The problem with LDA is that it’s not well behaved. The number of modes explodes combinatorially as will be easy to see in any real example because each place you choose to initialize will lead to different estimates. This doesn’t matter if you try to fit it with collapsed Gibbs, variational inference, Hamiltonian Monte Carlo, Metropolis-Hastings, or simple maximum likelihood.

That’s interesting! So besides the requirement that the inference should approach the true posterior, the posterior needs to be computationally feasible. LKJ prior on the correlation matrix is a way to deal with the numerical instability in Wishart update, but it can’t solve the problem of not being fully Bayes.

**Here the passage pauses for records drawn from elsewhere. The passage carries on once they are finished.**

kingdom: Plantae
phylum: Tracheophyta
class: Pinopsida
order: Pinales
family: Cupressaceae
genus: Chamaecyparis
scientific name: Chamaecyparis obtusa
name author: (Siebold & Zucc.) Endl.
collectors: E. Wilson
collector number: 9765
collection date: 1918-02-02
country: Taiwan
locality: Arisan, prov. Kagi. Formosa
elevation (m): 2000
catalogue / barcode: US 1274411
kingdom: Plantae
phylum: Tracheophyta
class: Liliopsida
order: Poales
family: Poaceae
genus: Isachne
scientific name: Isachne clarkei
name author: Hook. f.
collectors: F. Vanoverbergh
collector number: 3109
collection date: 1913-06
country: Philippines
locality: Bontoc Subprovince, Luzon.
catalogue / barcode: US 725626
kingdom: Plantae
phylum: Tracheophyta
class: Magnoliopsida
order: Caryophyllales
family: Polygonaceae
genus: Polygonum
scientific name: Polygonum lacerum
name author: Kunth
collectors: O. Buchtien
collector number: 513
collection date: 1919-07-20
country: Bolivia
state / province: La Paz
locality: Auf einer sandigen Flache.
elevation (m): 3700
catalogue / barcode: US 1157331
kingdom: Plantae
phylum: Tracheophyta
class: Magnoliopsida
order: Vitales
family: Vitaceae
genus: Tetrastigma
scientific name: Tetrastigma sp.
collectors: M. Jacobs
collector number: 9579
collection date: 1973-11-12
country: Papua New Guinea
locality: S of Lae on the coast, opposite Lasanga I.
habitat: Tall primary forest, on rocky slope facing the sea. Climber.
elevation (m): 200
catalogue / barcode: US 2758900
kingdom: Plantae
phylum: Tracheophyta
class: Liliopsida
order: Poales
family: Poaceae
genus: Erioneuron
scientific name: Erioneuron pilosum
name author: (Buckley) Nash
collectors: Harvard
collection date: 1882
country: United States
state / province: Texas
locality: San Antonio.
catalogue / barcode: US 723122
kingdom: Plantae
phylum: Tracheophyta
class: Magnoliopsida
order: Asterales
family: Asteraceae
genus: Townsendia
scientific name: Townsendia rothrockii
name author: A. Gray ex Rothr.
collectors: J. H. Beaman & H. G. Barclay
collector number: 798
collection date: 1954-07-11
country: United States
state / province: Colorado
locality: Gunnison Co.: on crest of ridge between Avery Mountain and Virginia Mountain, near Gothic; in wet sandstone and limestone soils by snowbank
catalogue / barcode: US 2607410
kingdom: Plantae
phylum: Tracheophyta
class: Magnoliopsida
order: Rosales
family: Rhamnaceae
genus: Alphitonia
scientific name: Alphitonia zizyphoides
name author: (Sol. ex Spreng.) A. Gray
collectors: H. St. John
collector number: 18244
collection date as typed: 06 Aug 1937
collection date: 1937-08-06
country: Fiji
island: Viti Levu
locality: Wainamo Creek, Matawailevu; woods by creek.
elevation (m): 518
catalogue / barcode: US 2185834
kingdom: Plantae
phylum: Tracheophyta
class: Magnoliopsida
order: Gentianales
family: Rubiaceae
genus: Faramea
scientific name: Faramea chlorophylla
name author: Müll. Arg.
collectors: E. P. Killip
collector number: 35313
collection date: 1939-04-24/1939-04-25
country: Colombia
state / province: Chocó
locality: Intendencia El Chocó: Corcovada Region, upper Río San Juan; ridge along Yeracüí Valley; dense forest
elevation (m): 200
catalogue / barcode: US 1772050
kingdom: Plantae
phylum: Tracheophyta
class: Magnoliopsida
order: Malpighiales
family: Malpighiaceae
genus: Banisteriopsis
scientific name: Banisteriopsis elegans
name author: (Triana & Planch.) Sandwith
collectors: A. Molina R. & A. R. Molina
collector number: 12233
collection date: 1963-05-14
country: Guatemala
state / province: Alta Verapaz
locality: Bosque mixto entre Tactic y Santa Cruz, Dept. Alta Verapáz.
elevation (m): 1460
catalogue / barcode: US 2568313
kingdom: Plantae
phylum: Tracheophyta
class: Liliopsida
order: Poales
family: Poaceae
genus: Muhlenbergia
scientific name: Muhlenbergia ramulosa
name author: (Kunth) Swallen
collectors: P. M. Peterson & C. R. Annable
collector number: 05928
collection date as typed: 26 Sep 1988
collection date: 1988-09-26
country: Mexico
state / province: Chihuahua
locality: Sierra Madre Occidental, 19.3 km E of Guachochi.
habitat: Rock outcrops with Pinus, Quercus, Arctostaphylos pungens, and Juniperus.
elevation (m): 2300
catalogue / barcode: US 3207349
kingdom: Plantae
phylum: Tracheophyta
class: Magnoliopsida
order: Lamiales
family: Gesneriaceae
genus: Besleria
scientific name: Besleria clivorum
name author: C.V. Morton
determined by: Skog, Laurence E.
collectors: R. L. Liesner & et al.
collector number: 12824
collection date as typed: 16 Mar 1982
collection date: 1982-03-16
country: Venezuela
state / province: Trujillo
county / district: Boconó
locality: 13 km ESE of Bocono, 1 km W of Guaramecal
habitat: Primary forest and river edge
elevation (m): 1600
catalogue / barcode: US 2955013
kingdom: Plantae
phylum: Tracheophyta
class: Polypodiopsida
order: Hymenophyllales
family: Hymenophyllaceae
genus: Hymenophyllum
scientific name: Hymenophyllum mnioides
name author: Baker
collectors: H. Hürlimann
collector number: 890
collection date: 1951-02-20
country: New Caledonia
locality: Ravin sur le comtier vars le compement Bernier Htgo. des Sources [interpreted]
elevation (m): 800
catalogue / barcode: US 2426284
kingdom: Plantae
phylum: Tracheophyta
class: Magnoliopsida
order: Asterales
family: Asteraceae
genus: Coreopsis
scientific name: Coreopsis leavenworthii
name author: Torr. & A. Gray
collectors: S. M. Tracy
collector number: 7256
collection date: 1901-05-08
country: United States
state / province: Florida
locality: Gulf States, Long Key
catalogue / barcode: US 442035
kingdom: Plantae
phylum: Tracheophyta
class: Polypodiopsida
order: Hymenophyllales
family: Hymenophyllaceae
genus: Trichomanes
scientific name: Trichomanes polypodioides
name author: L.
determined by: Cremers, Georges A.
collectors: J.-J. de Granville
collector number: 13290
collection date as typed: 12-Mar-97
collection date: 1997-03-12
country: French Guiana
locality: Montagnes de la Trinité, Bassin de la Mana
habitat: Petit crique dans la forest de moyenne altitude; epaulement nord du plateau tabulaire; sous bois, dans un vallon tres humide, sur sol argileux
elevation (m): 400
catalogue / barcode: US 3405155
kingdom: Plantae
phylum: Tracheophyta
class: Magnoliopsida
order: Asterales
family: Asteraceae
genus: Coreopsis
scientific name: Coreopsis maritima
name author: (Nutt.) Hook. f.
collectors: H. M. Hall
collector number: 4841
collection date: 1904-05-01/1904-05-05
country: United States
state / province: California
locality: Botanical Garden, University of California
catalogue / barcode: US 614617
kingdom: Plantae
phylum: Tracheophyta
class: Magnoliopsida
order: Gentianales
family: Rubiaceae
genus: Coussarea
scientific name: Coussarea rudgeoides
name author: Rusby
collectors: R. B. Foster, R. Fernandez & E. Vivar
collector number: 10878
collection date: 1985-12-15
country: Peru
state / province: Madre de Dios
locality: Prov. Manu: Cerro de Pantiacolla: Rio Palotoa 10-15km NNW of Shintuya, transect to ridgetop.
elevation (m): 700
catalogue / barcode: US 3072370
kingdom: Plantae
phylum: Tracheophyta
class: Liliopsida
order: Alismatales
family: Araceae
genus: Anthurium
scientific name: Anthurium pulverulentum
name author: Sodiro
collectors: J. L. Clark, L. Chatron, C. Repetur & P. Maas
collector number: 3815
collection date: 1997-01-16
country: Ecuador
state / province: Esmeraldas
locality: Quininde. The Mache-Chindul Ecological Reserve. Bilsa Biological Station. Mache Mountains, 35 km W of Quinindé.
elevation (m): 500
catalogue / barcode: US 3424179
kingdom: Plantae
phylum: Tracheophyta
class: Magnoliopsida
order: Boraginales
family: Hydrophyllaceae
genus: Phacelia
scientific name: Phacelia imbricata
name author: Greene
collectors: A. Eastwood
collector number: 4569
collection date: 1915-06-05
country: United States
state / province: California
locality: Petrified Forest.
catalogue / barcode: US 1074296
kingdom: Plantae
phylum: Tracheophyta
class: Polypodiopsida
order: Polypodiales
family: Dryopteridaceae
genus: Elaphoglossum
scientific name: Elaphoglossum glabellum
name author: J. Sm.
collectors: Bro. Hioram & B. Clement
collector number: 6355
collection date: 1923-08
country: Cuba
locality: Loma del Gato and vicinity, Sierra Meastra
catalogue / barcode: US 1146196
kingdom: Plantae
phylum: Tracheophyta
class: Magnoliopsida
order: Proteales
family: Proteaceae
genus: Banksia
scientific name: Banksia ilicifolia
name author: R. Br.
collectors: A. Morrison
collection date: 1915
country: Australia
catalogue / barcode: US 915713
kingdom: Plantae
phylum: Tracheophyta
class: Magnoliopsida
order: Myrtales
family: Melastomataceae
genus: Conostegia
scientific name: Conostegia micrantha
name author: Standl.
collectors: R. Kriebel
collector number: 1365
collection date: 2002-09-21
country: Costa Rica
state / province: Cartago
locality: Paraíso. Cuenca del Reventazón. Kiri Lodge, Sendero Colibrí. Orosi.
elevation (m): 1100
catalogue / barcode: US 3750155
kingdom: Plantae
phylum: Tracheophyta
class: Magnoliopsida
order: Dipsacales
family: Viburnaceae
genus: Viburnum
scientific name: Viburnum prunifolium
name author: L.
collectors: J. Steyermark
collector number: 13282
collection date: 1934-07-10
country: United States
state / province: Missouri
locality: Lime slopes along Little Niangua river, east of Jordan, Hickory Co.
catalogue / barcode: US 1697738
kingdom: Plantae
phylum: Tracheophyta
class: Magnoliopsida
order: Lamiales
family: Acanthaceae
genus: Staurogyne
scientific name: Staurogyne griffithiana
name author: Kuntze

I’m trying to derive VI update with LKJ prior on the correlation and gamma prior for the variance component as stated in Giordano, Ryan, Tamara Broderick, and Michael Jordan. “Robust inference with variational Bayes.” arXiv preprint arXiv:1512.02578 (2015). But it is taking a long time, and I’m not sure if I can get it in the end…

Another way to circumvent the problem is to set constraints on the precision matrix, like Won, Joong Ho, and Seung-Jean Kim. “Maximum likelihood covariance estimation with a condition number constraint.” Signals, Systems and Computers, 2006. ACSSC’06. Fortieth Asilomar Conference on. IEEE, 2006. But I don’t actually know how to insert constraints into variational inference process… Do you have any suggestions? Thanks!!!